Data to use START

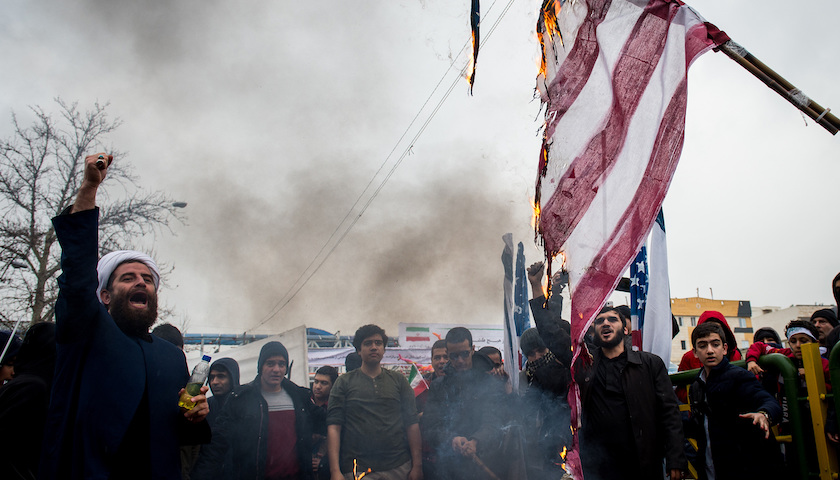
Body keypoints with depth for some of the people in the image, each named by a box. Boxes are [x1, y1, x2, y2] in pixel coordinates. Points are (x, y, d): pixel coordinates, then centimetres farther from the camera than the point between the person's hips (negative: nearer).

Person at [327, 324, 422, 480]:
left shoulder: (398, 380, 10)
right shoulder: (344, 382, 5)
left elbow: (412, 423, 5)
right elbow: (333, 427, -2)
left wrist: (417, 465, -3)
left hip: (399, 468, 2)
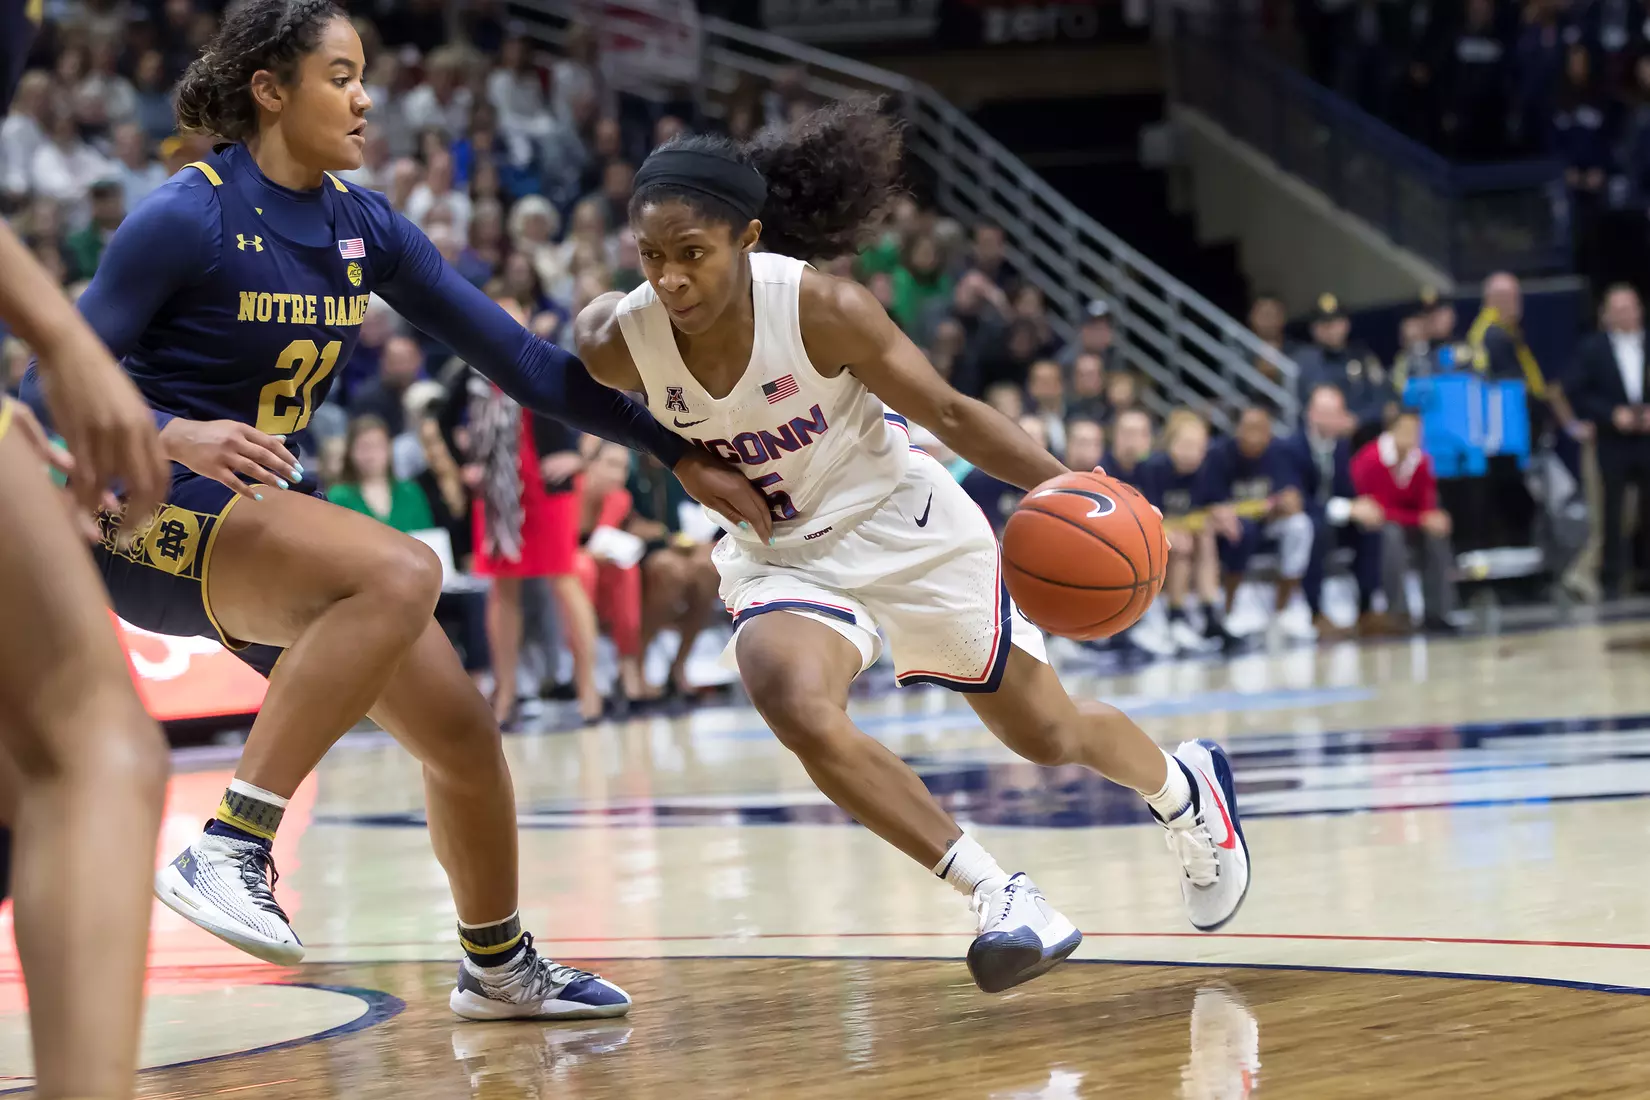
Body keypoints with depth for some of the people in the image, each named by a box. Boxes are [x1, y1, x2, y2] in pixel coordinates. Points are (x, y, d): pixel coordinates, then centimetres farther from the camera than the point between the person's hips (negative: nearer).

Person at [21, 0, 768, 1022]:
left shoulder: (361, 226, 4)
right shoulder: (188, 217, -15)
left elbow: (518, 356, 7)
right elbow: (57, 385, -14)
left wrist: (681, 453, 5)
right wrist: (180, 437, -33)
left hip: (271, 514, 7)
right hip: (155, 515, -7)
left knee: (464, 732, 6)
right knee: (401, 573, -33)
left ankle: (500, 966, 31)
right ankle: (229, 850, -33)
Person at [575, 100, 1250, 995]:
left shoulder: (819, 308, -28)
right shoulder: (620, 342, -22)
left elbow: (948, 414, -17)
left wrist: (1067, 487, -29)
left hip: (901, 525, -2)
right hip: (778, 558, 2)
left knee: (1046, 735, 11)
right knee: (795, 708, -30)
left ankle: (1186, 788, 47)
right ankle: (999, 897, -18)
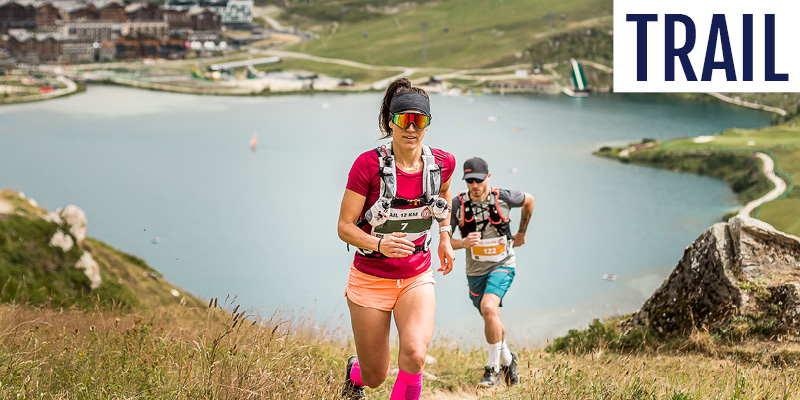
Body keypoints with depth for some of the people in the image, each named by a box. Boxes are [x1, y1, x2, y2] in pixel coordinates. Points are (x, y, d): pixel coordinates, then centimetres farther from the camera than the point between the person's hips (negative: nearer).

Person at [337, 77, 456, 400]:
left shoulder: (442, 163, -8)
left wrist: (444, 237, 11)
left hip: (417, 278, 2)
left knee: (415, 355, -27)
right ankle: (355, 373, 49)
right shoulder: (369, 165, -18)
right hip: (371, 279, -2)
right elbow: (344, 227, -16)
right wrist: (380, 244, -33)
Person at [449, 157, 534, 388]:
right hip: (475, 271, 3)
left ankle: (494, 368, -15)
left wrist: (521, 233, 17)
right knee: (492, 321, 14)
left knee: (488, 308, -28)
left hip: (502, 265, -3)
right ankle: (507, 359, 43)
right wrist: (463, 243, -27)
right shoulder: (458, 204, -10)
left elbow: (528, 200, 11)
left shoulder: (503, 197, -12)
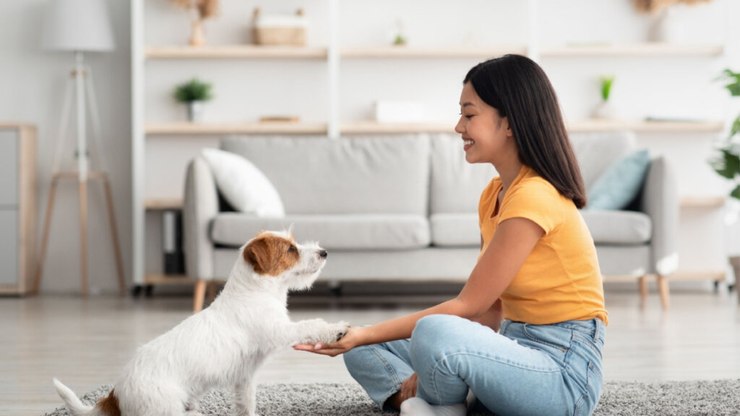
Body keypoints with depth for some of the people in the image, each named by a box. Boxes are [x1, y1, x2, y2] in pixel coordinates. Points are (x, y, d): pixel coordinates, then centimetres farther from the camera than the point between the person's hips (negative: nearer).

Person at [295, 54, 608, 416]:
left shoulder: (534, 197, -20)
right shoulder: (494, 194, 11)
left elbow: (468, 306, -18)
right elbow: (490, 304, 9)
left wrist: (366, 334, -18)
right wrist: (434, 367, -5)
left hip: (565, 371, -9)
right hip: (517, 350, 9)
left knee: (435, 332, -36)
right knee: (362, 349, 8)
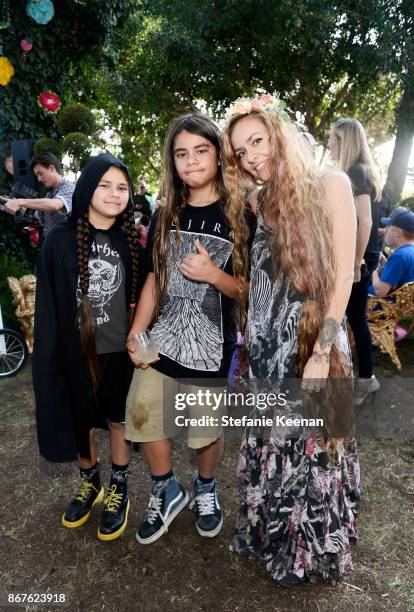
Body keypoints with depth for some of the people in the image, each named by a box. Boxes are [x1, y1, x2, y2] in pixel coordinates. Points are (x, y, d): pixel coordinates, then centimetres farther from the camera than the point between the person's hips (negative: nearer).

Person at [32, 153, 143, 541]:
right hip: (75, 351, 0)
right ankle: (90, 483, 42)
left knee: (117, 420, 15)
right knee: (79, 421, 17)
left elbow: (141, 297, 1)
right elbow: (47, 305, -6)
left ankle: (119, 488, 37)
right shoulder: (60, 240, -8)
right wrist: (51, 354, -7)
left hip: (119, 351, 1)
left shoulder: (131, 242, -2)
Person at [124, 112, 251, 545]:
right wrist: (135, 335, 3)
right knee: (144, 421, 9)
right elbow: (154, 280, 9)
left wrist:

Data to use END

Task to carry out:
Lay out every line of all the rows above as a numbered list, skipping blank lines. Leave the pictures out of your answer.

Problem solution:
1. Body keypoints with depth for some of the people in the image, each named by a box. Boxes are [x1, y1, x2, y2] in pixel coordinates. Points are (x, y, d): pixel coordinates, then centimetres farther from the camera than the point between the person's hips (negative: nearer).
2. Person at [327, 324, 422, 480]:
3. left shoulder: (398, 380, 10)
4. right shoulder: (344, 382, 5)
5. left elbow: (412, 423, 5)
6. right elbow: (333, 427, -2)
7. left wrist: (417, 465, -3)
8. left hip: (399, 468, 2)
9. Body keypoints with depth for some of the people in the image, each named by a box. Boxes are [x1, y1, x2, y2] in pixel coordinates. Points are (x, y, d): pixel coordinates, then centimetres farther from the camera than the point between the person's hips (negative: nearer).
10. Person at [21, 0, 768, 1022]:
11. left shoulder: (361, 226, 4)
12. right shoulder: (188, 217, -15)
13. left elbow: (518, 356, 7)
14. right elbow: (57, 385, -14)
15. left wrist: (681, 453, 5)
16. right wrist: (180, 437, -33)
17. left hip: (271, 514, 7)
18. right hip: (155, 515, -7)
19. left knee: (464, 732, 6)
20. right knee: (401, 573, -33)
21. left ankle: (500, 966, 31)
22. right ankle: (229, 850, -33)
23. Person at [575, 100, 1250, 995]:
24. left shoulder: (819, 308, -28)
25. right shoulder: (620, 342, -22)
26. left elbow: (948, 414, -17)
27. left wrist: (1067, 487, -29)
28. left hip: (901, 525, -2)
29. right hip: (778, 558, 2)
30. left knee: (1046, 735, 11)
31. right knee: (795, 708, -30)
32. left ankle: (1186, 788, 47)
33. right ankle: (999, 897, -18)
34. Body keypoints with depth for some of the people in the image, each named by a box. Boxes are [x1, y1, x2, y2] in pixel coordinates. Points are (x, y, d): pixel coordinates, then centimetres farther from the camera than the point between the person's hips (negative: nearer).
35. Person at [337, 77, 456, 400]:
36. left shoulder: (442, 163, -8)
37. left wrist: (444, 237, 11)
38. left hip: (417, 278, 2)
39. left knee: (415, 355, -27)
40. right ankle: (355, 373, 49)
41. right shoulder: (369, 165, -18)
42. right hip: (371, 279, -2)
43. right elbow: (344, 227, -16)
44. right wrist: (380, 244, -33)
45. Person at [449, 157, 534, 388]:
46. right hip: (475, 271, 3)
47. left ankle: (494, 368, -15)
48. left wrist: (521, 233, 17)
49. right knee: (492, 321, 14)
50. left knee: (488, 308, -28)
51. left hip: (502, 265, -3)
52. right ankle: (507, 359, 43)
53. right wrist: (463, 243, -27)
54. right shoulder: (458, 204, -10)
55. left elbow: (528, 200, 11)
56. left shoulder: (503, 197, -12)
57. Body keypoints with depth for some of the people in the image, each named by a box. Boxes are [x1, y1, x2, y2] in pixel coordinates. Points are (x, y, d): pixel coordinates, then centimetres farther from the camera than the point between the person's hips (negative: nearer).
58. Person at [295, 54, 608, 416]:
59. left shoulder: (534, 197, -20)
60. right shoulder: (494, 194, 11)
61. left elbow: (468, 306, -18)
62. right elbow: (490, 304, 9)
63. left wrist: (366, 334, -18)
64. right wrist: (434, 367, -5)
65. left hip: (565, 371, -9)
66. right hip: (517, 350, 9)
67. left knee: (435, 332, -36)
68. right knee: (362, 349, 8)
69. Body keypoints with depth for some of the people in the image, each named by a box. Boxes are [x1, y1, x2, y2] in pixel coordinates. Points are (x, y, d): pixel coordinates, then centimetres farther from the camera than the point between the person's hips (negative: nearer).
70. Person at [32, 153, 143, 541]:
71. right hip: (75, 351, 0)
72. right ankle: (90, 483, 42)
73. left knee: (117, 420, 15)
74. right knee: (79, 421, 17)
75. left elbow: (141, 297, 1)
76. right elbow: (47, 305, -6)
77. left ankle: (119, 488, 37)
78. right shoulder: (60, 240, -8)
79. right wrist: (51, 354, -7)
80. left hip: (119, 351, 1)
81. left shoulder: (131, 242, -2)
82. Person at [124, 112, 251, 545]:
83. right wrist: (135, 335, 3)
84. right knee: (144, 421, 9)
85. right elbow: (154, 280, 9)
86. left wrist:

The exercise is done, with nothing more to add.